Игонина прекрасно знала, что у него с Настеной роман. Вся кафедра давным — давно все знала. К чему лукавить?

— Да нет, вроде бы оправилась. У нее тут тетка долгое время жила — помогала. Отец навещает. Так что… Жить-то надо, несмотря ни на что. Ей еще год учиться.

— Да-да, я знаю — закивала Крошка. — Надо девочке за этот год какое-нибудь хорошее место подобрать. Жаль, у нас на кафедре свободных ставок нет. Вот если бы кому контракт за границу сделать. А ее на освободившееся место. Очень хорошо — на маминой кафедре начать.

— Хорошо бы, — кивнул Митя. “Смотри, стерва какая! Будто бы и не случилось ничего! Не понимает, что Настена ни за что не пойдет на ее кафедру, под нее? Все она прекрасно понимает, а специально трекает языком, чтобы он передал разговор. Хочет навести сожженные мосты. Поди еще и архив попросит посмотреть?! Поживем — увидим!…”

— Да, Дмитрий, я обязательно поучаствую в ее судьбе, — сказала Игонина. Она вдруг провела ладонью по его волосам.

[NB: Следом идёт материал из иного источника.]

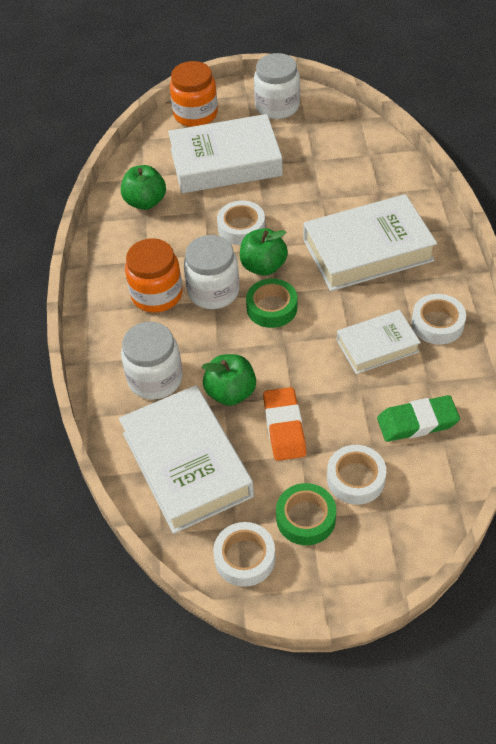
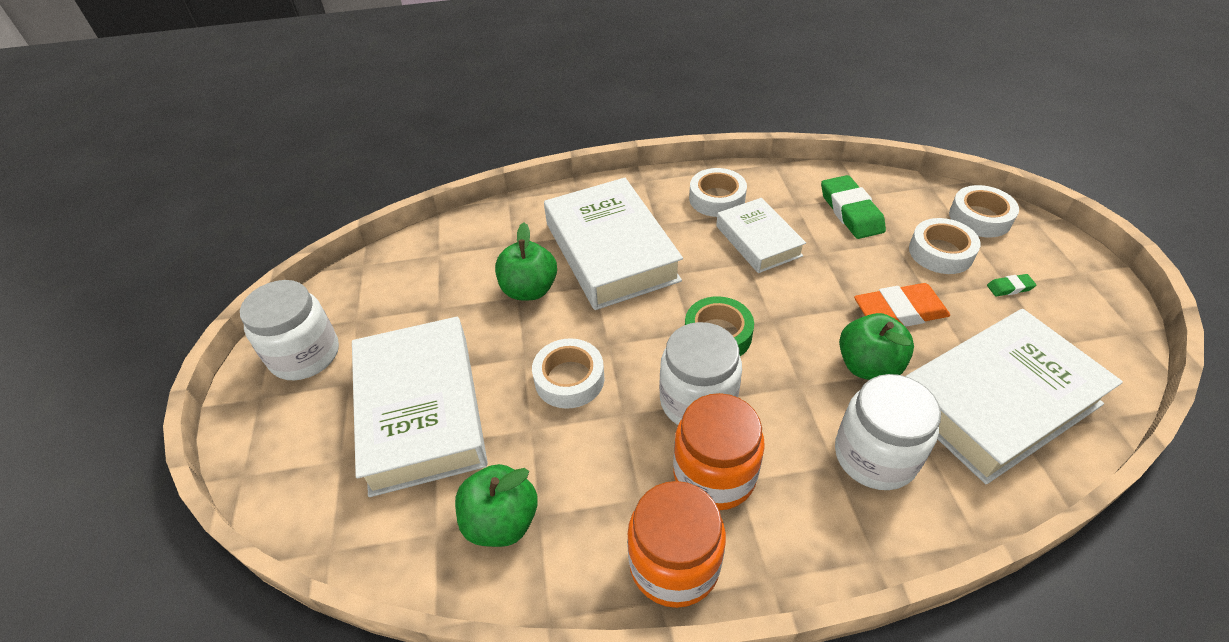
camera: 95 degrees left, 5 degrees down
(195, 114) = (285, 468): orange jar -> orange jar (674, 564)
(245, 558) = (1089, 334): white tape -> white tape (980, 218)
(263, 266) = (644, 348): green apple -> green apple (529, 290)
(306, 518) = (1009, 287): green tape -> green eraser

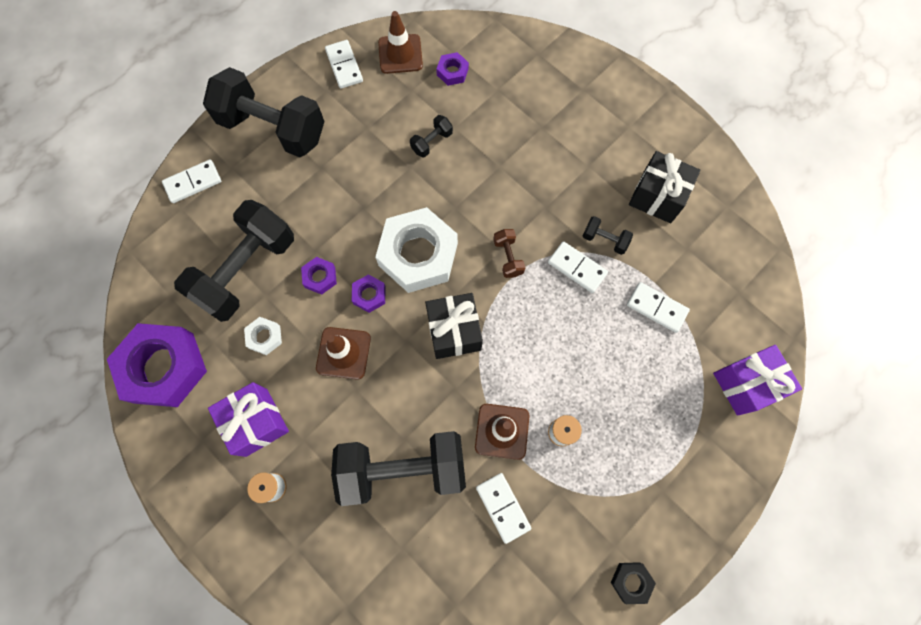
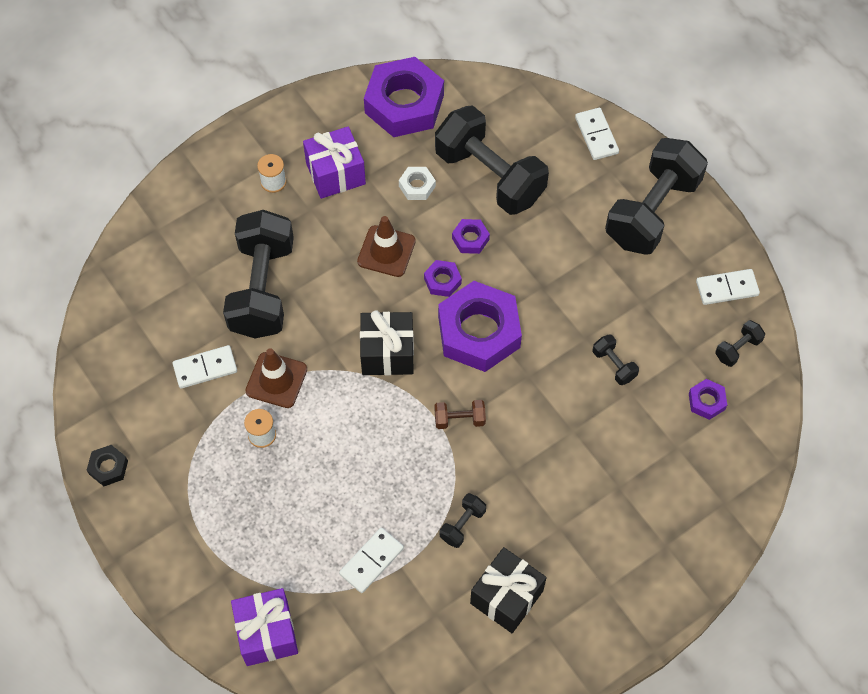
camera: 100 degrees right, 10 degrees down
(400, 54) = (737, 349): brown traffic cone -> black dumbbell
(418, 254) = (479, 332): white nut -> purple nut
(577, 268) = (434, 488): white domino -> none

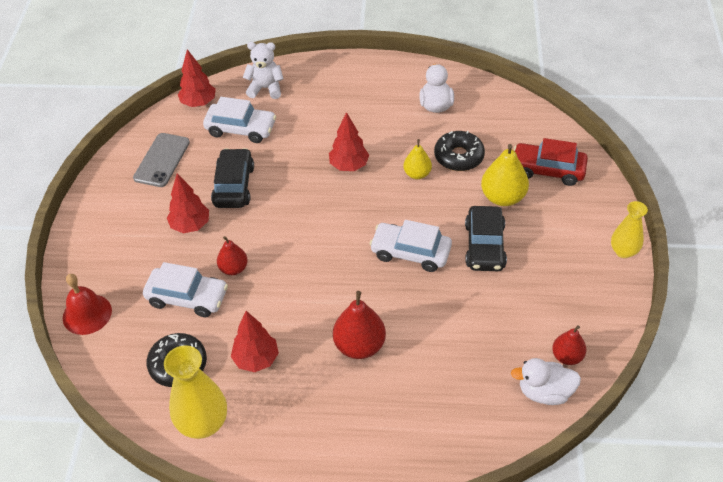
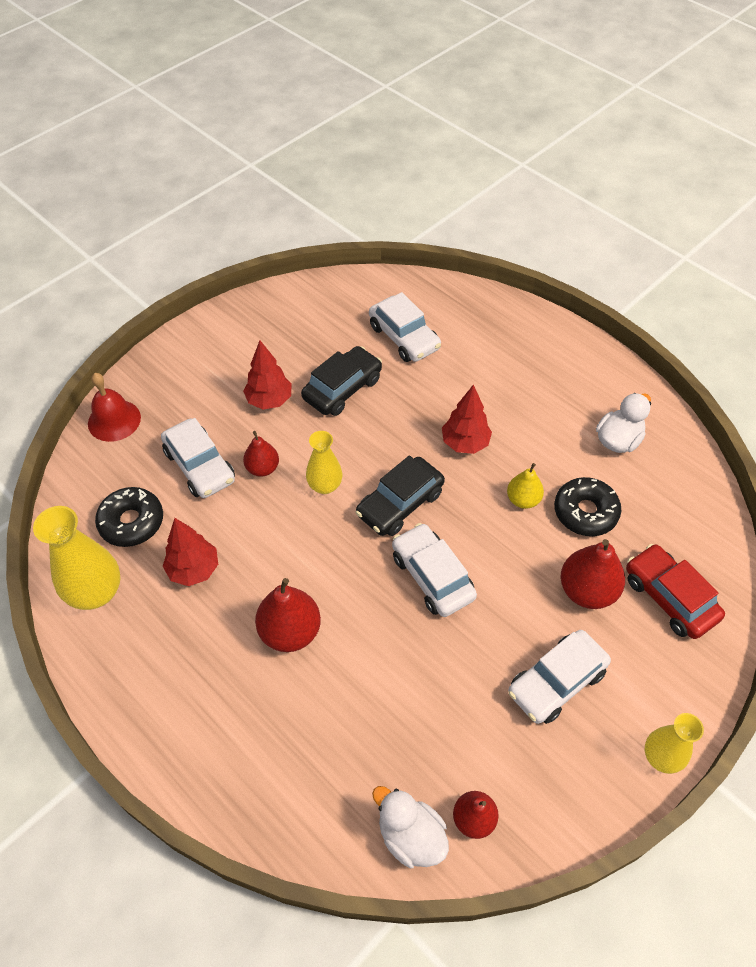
camera: 40 degrees right, 5 degrees up
(162, 160) = (308, 322): grey phone -> none
(198, 103) = (393, 287): red tree -> none
(265, 88) = (466, 312): white teddy bear -> none
(287, 250) = (325, 486): none -> yellow vase
(484, 246) = (513, 628): black car -> black car (400, 503)
(503, 197) = (587, 590): yellow pear -> red pear
(536, 256) = (556, 682): none -> white car

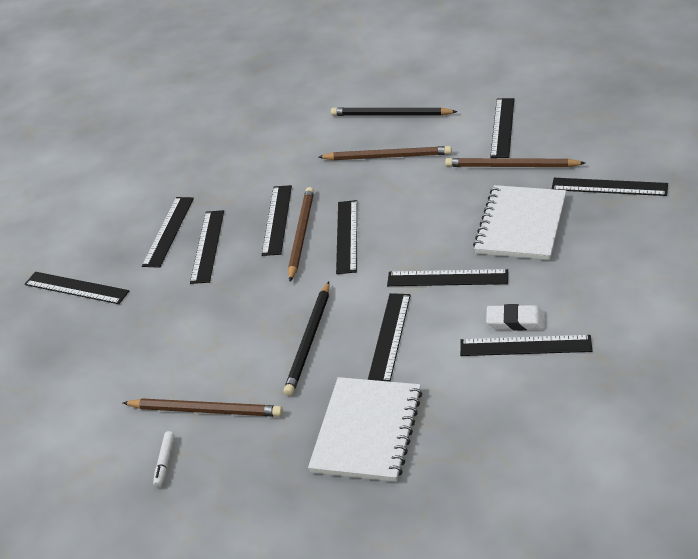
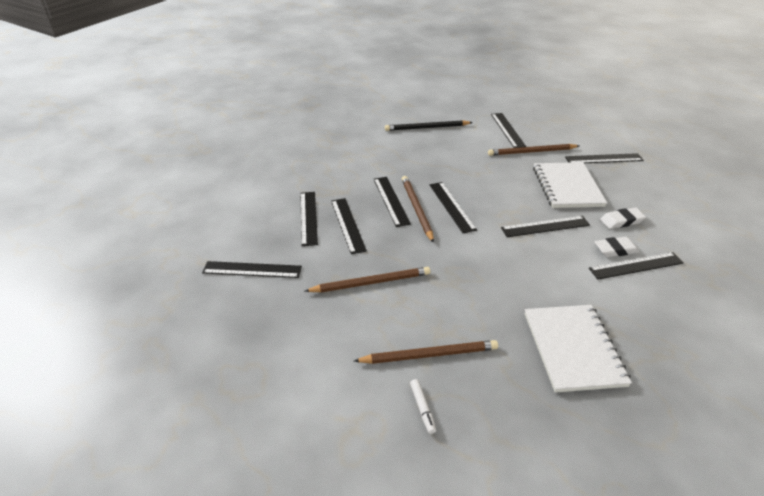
camera: 25 degrees left, 0 degrees up
(309, 341) = (476, 285): black pencil -> none
(388, 156) = (443, 153): brown pencil -> brown pencil (371, 282)
(390, 337) = (535, 273): black ruler -> none
(557, 283) = (621, 221): none -> white eraser

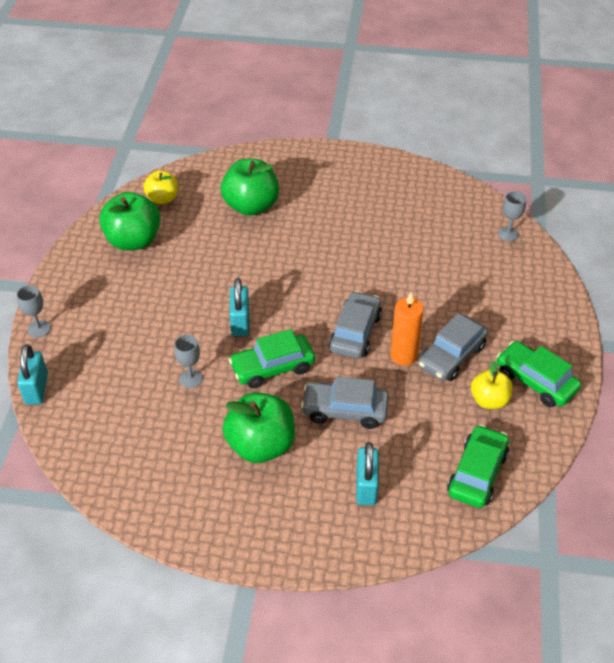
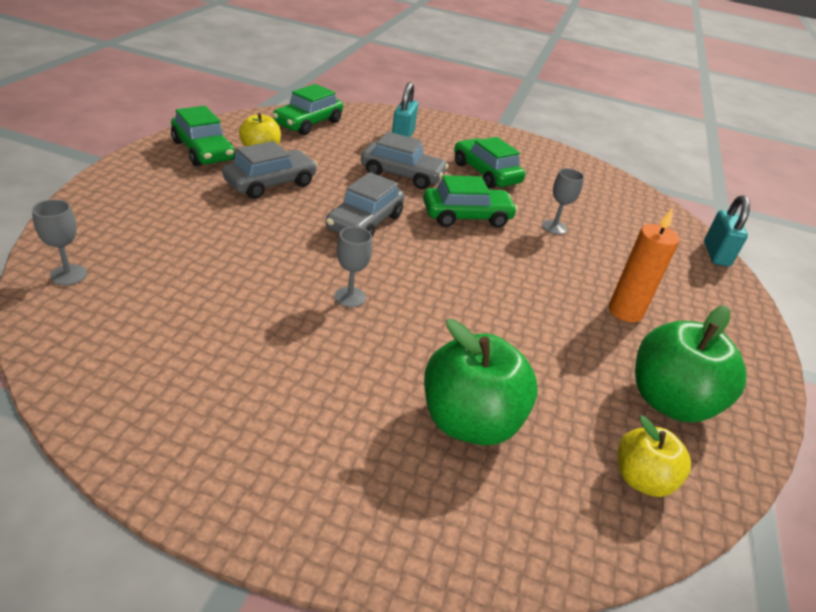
camera: 175 degrees left, 10 degrees down
(39, 329) = (749, 309): grey goblet -> grey goblet (350, 297)
(240, 322) = (499, 261): turquoise padlock -> none
(261, 445) = (485, 173): green apple -> green car
(403, 355) = (322, 194): orange candle -> orange candle (625, 311)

Митя отстранился, испуганно посмотрел на заведующую, потом сообразил, что она слабо контролирует свои поступки. Крошка Цахес рассмеялась, заметив его испуг.

— Вы пугливы, как горная лань, Залесов, — сказала она, неожиданно посерьезнев. — Женщинам нужно иногда позволять маленькие слабости. Зарубите себе это на носу! Как у вас с философией и английским?

Митю всегда поражали эти ее неожиданные перескакивания с одного разговора на другой.

— С философией очень плохо. Больше трояка никогда не было. С английским полегче. Послушаю перед экзаменом “Би-би-си” — и вперед!

Игонина достала из сумочки записную книжку, на последней страничке написала его фамилию и напротив поставила букву “Ф”. Там значилось еще несколько фамилий, напротив которых тоже стояли буквы. “Совсем как у меня на приемке”, — подумал Митя.